The French were directly involved for two reasons--the base was located in the French Occupation Zone and construction costs were paid for from Occupation Funds (reparation costs paid to the Allies by Germany after the end of World War II). For these same reasons, the French also designed and contracted the construction of several other air bases located in this portion of Germany including Bitburg, Ramstein, and Hahn.

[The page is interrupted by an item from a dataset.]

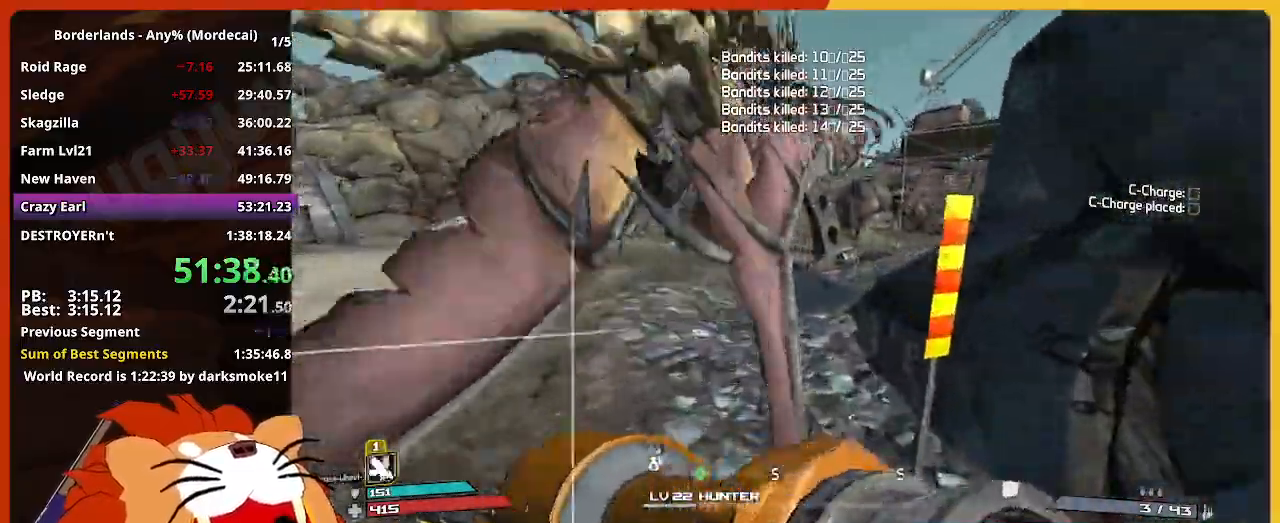
{"keys": ["w"], "mouse": [], "events": []}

Several wings have occupied Spangdahlem AB over the past 46 years. The initial military presence began on 1 September 1952 with the arrival of US Air Force (USAF) elements from Fuerstenfeldbruck AB near Munich, Germany. The base was officially dedicated nine months later, on 10 May 1953, and became the new home of the 10th Tactical Reconnaissance Wing (TRW). The wing moved to Spangdahlem AB from Toul-Rosieres AB, France. The base population at this time totaled slightly more than 1,900 personnel.
Upon its arrival at Spangdahlem AB, the 10 TRW operated RF-80A Shooting Star and RB-26C Invader airplanes. In October 1954, the wing received RF-57 Canberras and then acquired RF-84 Thunderjets in July 1955. The unit received RB-66 Destroyer airplanes in November 1956 and WB-66 Destroyer aircraft one year later. In early August 1959, the 10 TRW ended its six-year stay in the Eifel and moved to RAF Alconbury, United Kingdom.

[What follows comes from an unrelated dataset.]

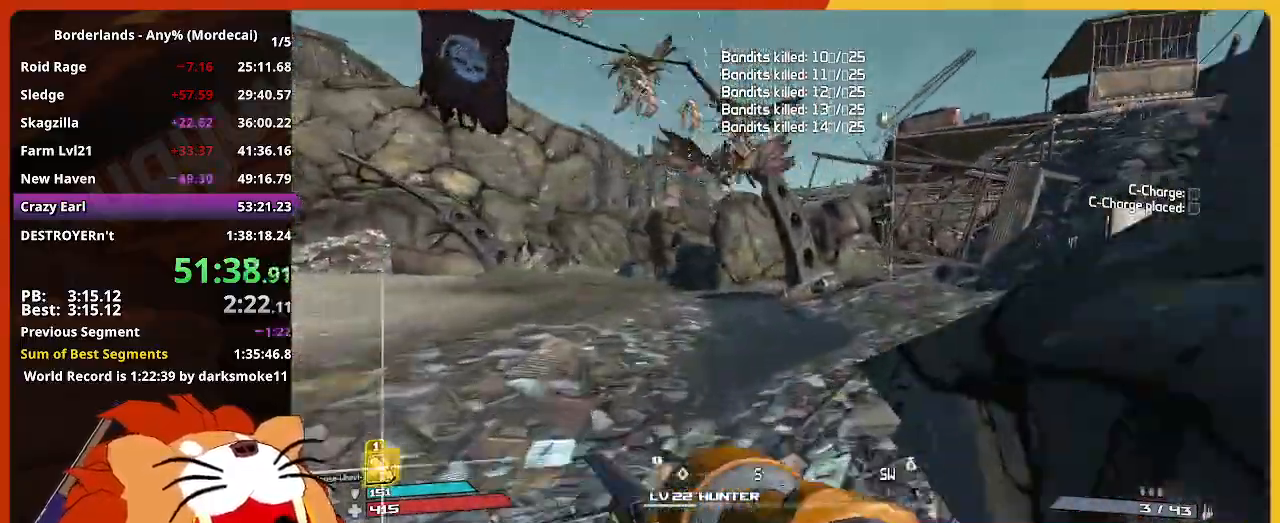
{"keys": ["w"], "mouse": [], "events": []}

Later that same month, the 49th Tactical Fighter Wing (TFW) moved to Spangdahlem AB from Etain-Rouvres AB, France, and assumed host unit duties. The 49 TFW flew F-100 Super Sabre fighter-bombers until 1961 when it converted to F-105 Thunderchief aircraft. On 9 March 1967, the unit began receiving F-4D Phantom II airplanes. The 49 TFW remained at Spangdahlem AB until 1 July 1968 when it relocated to Holloman Air Force Base (AFB), New Mexico, to serve as the US Air Force’s first dual-based, NATO-committed wing. On 1 January 1969, the 36 TFW, located at nearby Bitburg AB, assumed operational control of Spangdahlem AB as well. Aircraft based here at the time included the F-4D Phantom II and EB-66 Destroyers.
The 52 TFW was activated at Spangdahlem AB on the final day of 1971 and has served as the host unit for over 33 years. During this time, Spangdahlem AB became one of a select few USAF installations to host all four major versions of the venerable F-4 Phantom II fighter--C, D, E, and G models. The first F-16C Fighting Falcon arrived at the base in April 1987.
On 1 October 1991, the 52 TFW was redesignated the 52d Fighter Wing as part of a sweeping, Air Force-wide restructure. One year later, in October 1992, Spangdahlem AB welcomed its first A-10A Thunderbolt II fighter. In the spring of 1994, the 53rd Fighter Squadron relocated to Spangdahlem from Bitburg—bringing with them their F-15C/Ds. By October 1995, the 606th Air Control Squadron completed its move from Bitburg AB to Spangdahlem AB.
Spangdahlem AB currently includes about 1,282 acres of land (two square miles), a 10,000-foot primary runway, an 8,074-foot secondary runway, and over 500 buildings. The base (along with Bitburg Annex) is now home to approximately 5,000 US active- duty military members and 7,000 dependents—all of which are valued members of “Team Eifel.”
Spangdahlem AB is currently the home of the 52d Fighter Wing which is the largest fighter operation in Germany
and one of the most versatile wings in the US Air Forces in Europe,
with three fighter squadrons and an air control squadron.